Kekacauan Politik di Lebanon Setahun Pasca Demo
(last modified Wed, 21 Oct 2020 15:08:23 GMT )
Okt 21, 2020 22:08 Asia/Jakarta
  • Saad Hariri
    Saad Hariri

Lebanon sejak 17 Oktober 2019 dilanda aksi unjuk rasa rakyat yang berujung dengan mundurnya Saad Hariri yang saat itu menjabat perdana menteri. Setahun sejak peristiwa tersebut, Lebanon masih saja tidak berhasil mengangkat PM baru.

Saad Hariri, Hassan Diab, dan Mustapha Adib adalah tiga perdana menteri Lebanon yang bergantian memimpin dalam waktu setahun, dan perdana menteri keempat belum juga terpilih pasca pengunduran diri Mustapha Adib yang hanya mampu bertahan sebulan. Pertanyaannya mengapa Lebanon dalam setahun terakhir terus menyaksikan instabilitas politik ?

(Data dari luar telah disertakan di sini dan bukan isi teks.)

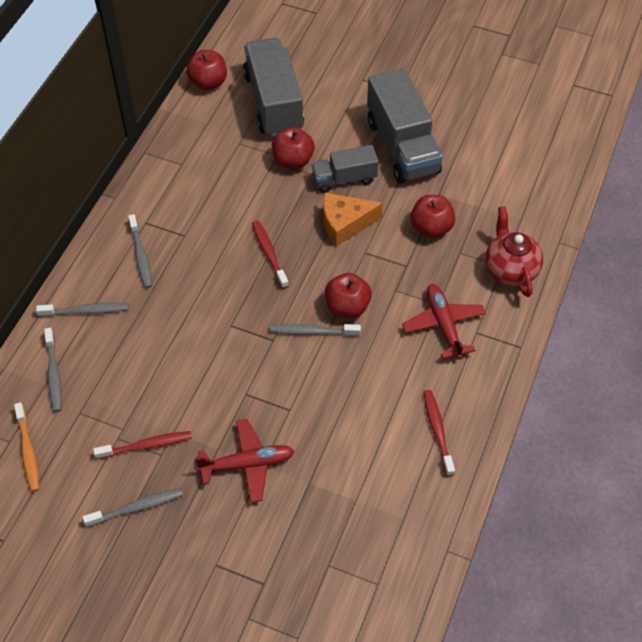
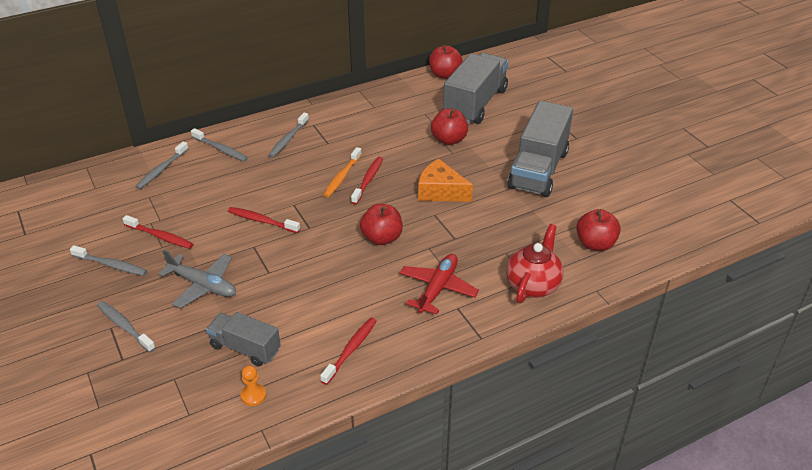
camera: 40 degrees right, 15 degrees down
(28, 451) = (97, 199): orange toothbrush -> orange toothbrush (342, 177)
(222, 362) = (262, 221): none -> red toothbrush
(247, 464) = (203, 285): red plane -> grey plane
(312, 332) = (340, 238): grey toothbrush -> grey toothbrush (124, 326)
(344, 179) = (472, 167): grey truck -> grey truck (245, 348)
(408, 528) = (253, 395): none -> orange pawn
(431, 228) = (501, 226): red apple -> red apple (595, 244)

Alasan terpenting adalah didahulukannya urusan sektarian, dan kepentingan pribadi daripada kepentingan nasional. Lebanon secara politik terbelah menjadi dua kubu besar yaitu kelompok 14 Maret, dan kelompok 8 Maret.

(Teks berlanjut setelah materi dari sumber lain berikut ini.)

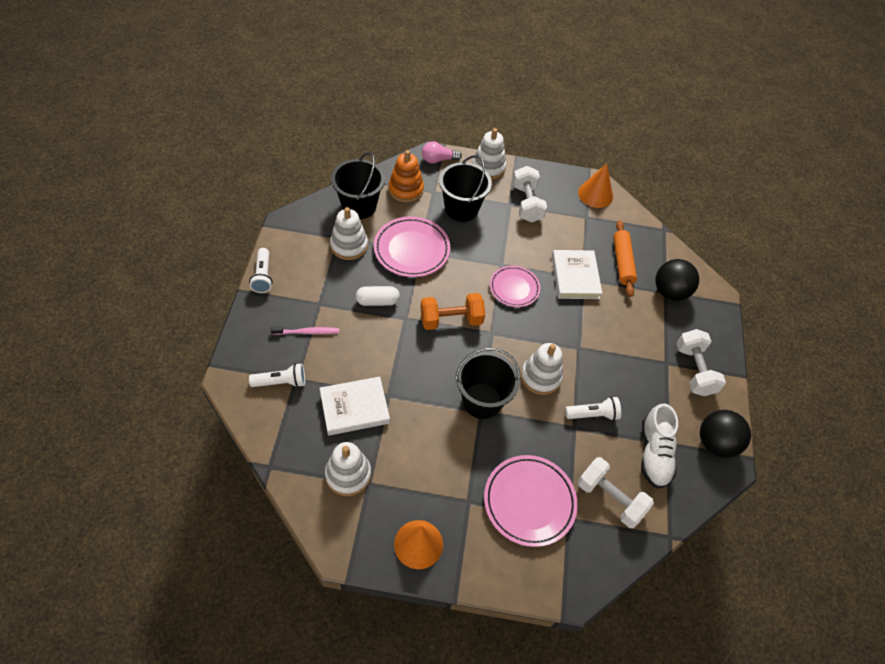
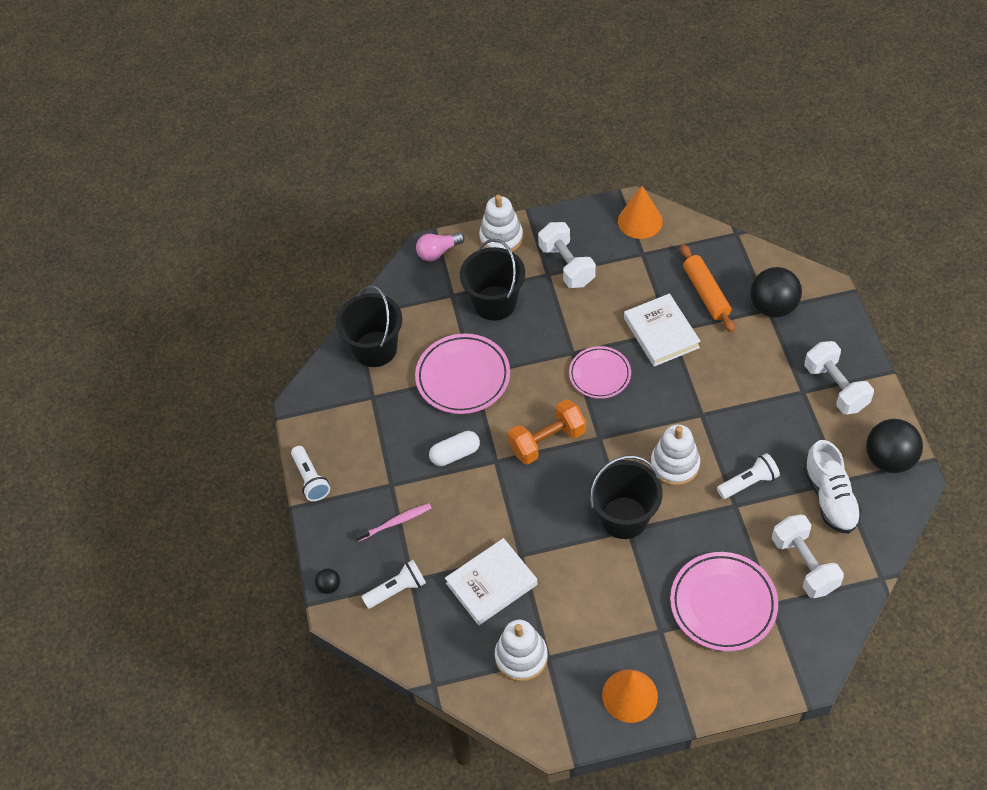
camera: 10 degrees left, 0 degrees up
(233, 358) = (329, 586): none -> black ball
(349, 245) = (389, 402): white stacking toy -> none
(406, 189) = (419, 305): orange stacking toy -> none
(610, 498) = (804, 564): white dumbbell -> white dumbbell turned 45 degrees clockwise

Kondisi ini menyebabkan sebagian tokoh, dan gerakan di Lebanon memiliki pandangan golongan, bahkan pribadi, dan tidak bersedia sedikitpun untuk bekerjasama dengan pemerintah berkuasa.

Gerakan Al Mustaqbal di bawah Saad Hariri, Partai Pasukan Lebanon pimpinan Samir Geagea, dan Partai Sosialis Progresif pimpinan Walid Jumblatt, di antara oposisi pemerintahan Hassan Diab, dan tidak mengikutsertakan wakilnya di kabinet.

Akan tetapi kelompok oposisi pemerintah Lebanon, sejak hari pertama kabinet Hassan Diab bekerja, sudah menjalankan operasi penggulingan untuk membalas ketidakikutsertaan wakilnya di pemerintahan.

Di sisi lain, taktik yang digunakan Saad Hariri dan sekutunya dalam transformasi politik Lebanon, juga menjadi salah satu faktor instabilitas politik negara ini. Hariri yang menjabat perdana menteri Lebanon selama setengah dekade terakhir, pasca pemilu Mei 2008 menggunakan taktik "negosiasi eksklusif" untuk membentuk kabinet yang diinginkannya.

Namun Hariri dan Gerakan Al Mustaqbal dalam pemilu mengalami kekalahan, dan tanpa memperhatikan posisi serta perolehan kursi kelompok politik lain, terutama kelompok Ahlu Sunnah, ia berusaha merebut mayoritas kursi kementerian untuk Al Mustaqbal, namun gagal.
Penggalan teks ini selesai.